Yenilenebilir Enerji ve İstihdam Yıllık İnceleme 2022 raporu, yenilenebilir enerjide istihdam artışını etkileyen en önemli faktörün yerel pazar büyümesi olduğunu söylüyor.
2021 yılında 4,3 milyon kişiye iş imkanı sağlayan güneş enerjisi sektörünün, yenilenebilir enerjide en hızlı büyüyen alan olduğu belirlendi.
İklim değişikliği, Covid-19 sonrası toparlanma ve tedarik zinciri dağılımıyla ilgili artan endişelerin ardından ülkeler, yerel tedarik zincirlerine odaklanarak ülke içinde iş yaratmaya yönelik çabalara öncelik veriyor.
Rapor, temiz enerji sanayileşmesine doğru giden yolda güçlü iç pazarların önemine dikkat çekerek, yenilenebilir teknoloji ihracat kapasitesi geliştirmenin de buna bağlı olduğunu söylüyor.

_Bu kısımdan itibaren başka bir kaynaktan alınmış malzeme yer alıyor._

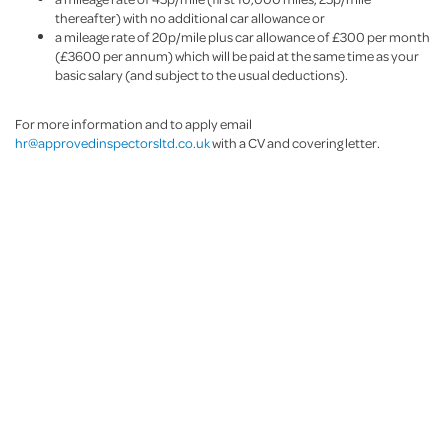
thereafter) with no additional car allowance or
a mileage rate of 20p/mile plus car allowance of £300 per month
(£3600 per annum) which will be paid at the same time as your
basic salary (and subject to the usual deductions).
For more information and to apply email
hr@approvedinspectorsltd.co.uk
with a CV and covering letter.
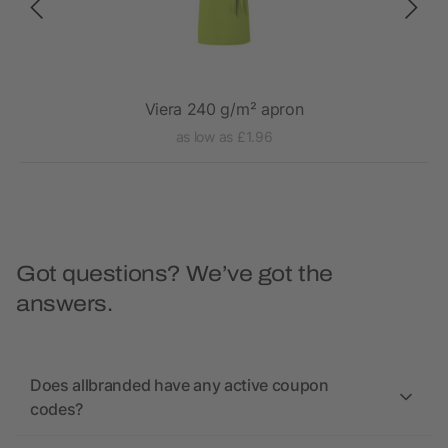
Viera 240 g/m² apron
as low as £1.96
Got questions? We’ve got the
answers.
Does allbranded have any active coupon
codes?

ILO Genel Direktörü Guy Ryder, yenilenebilir enerji sektöründe doğru ve üretken istihdam sağlamak için işlerin kalitesi ve çalışma koşulları üzerinde artan bir odaklanma olduğunu söyledi.
Yenilenebilir enerji alanında artan kadın istihdamının, özel politikalar ve eğitim sayesinde sektördeki kadın katılımını önemli ölçüde artırılabileceğini ve sonucunda herkes için adil bir geçişle kapsayıcılık ilkesinin sağlanabileceğini belirtti.
Dayanıklı ve güvenilir
IRENA Genel Müdürü Francesca La Camera, zorluklarına rağmen yenilenebilir enerji işlerinin dirençli ve güvenilir yeni iş imkanları ve sahaları yaratma itici gücüne sahip olduğunu belirtilerek, yerel düzeyde yenilenebilir işlerin genişletilmesini teşvik eden endüstriyel politikalar izlenmesi konusunda hükümetlere tavsiyede bulundu.
Yerli bir değer zincirini teşvik etmenin yalnızca insanlar ve yerel topluluklar için iş olanakları ve yeni iş alanları yaratmakla kalmayarak küresel enerji güvenliğine katkı sağlayacağını vurguladı.
Rapor, giderek artan sayıda ülkenin yenilenebilir enerji sektöründe istihdam yaratmaya devam ettiğini ve bu sayının neredeyse üçte ikisinin Asya kıtasında olduğunu gösteriyor.
Araştırma sonuçlarına göre, küresel bağlamda Çin tek başına toplam rakamın yüzde 42’sini oluştururken, bunu yüzde 10 ile Avrupa birliği ve Brezilya, yüzde 7 ile Amerika Birleşik Devletleri ve Hindistan takip ediyor.
Bölgesel gelişmeler
Güneydoğu Asya ülkeleri, güneş enerjisi alanında fotovoltaik sistem (PV) üretim merkezleri ve biyoyakıt üretimiyle başı çekerken, Çin güneş panellerinde lider üretici ve açık deniz rüzgarında giderek artan sayıda istihdam yaratan ülke konumunda yer alıyor.
Rapora göre, Hindistan 10 Gigawatt’tan fazla fotovoltaik sistemi hayata geçirerek, kurulum alanında önemli istihdam yaratmasına rağmen, ithal panellere olan bağımlılığını sürdürüyor.
Halihazırda dünya genelinde üretilen rüzgar enerjisinin yüzde 40’ını oluşturan Avrupa kıtası, rüzgar enerjisi donanımlarında lider ihracatçı konumunda yer alıyor. Bununla birlikte güneş PV üretim endüstrisini yeniden yapılandırmaya çalışıyor.
Afrika kıtasının yenilenebilir enerji alanındaki rolü sınırlı olmasına rağmen, iş imkanlarında artış olduğuna dikkat çekiliyor.
Amerika kıtasında bulunan Meksika, rüzgar türbin kanatlarının önde gelen tedarikçisi olarak biliniyor.
Biyoyakıtlarda lider işveren konumunda olmaya devam eden Brezilya, rüzgar ve güneş PV kurulum alanlarındaki iş imkanlarını artırıyor.
Amerika Birleşik Devletleri, gelişmekte olan açık deniz rüzgar sektörü için yerel bir sanayi üssü inşa etmeye hazırlanıyor.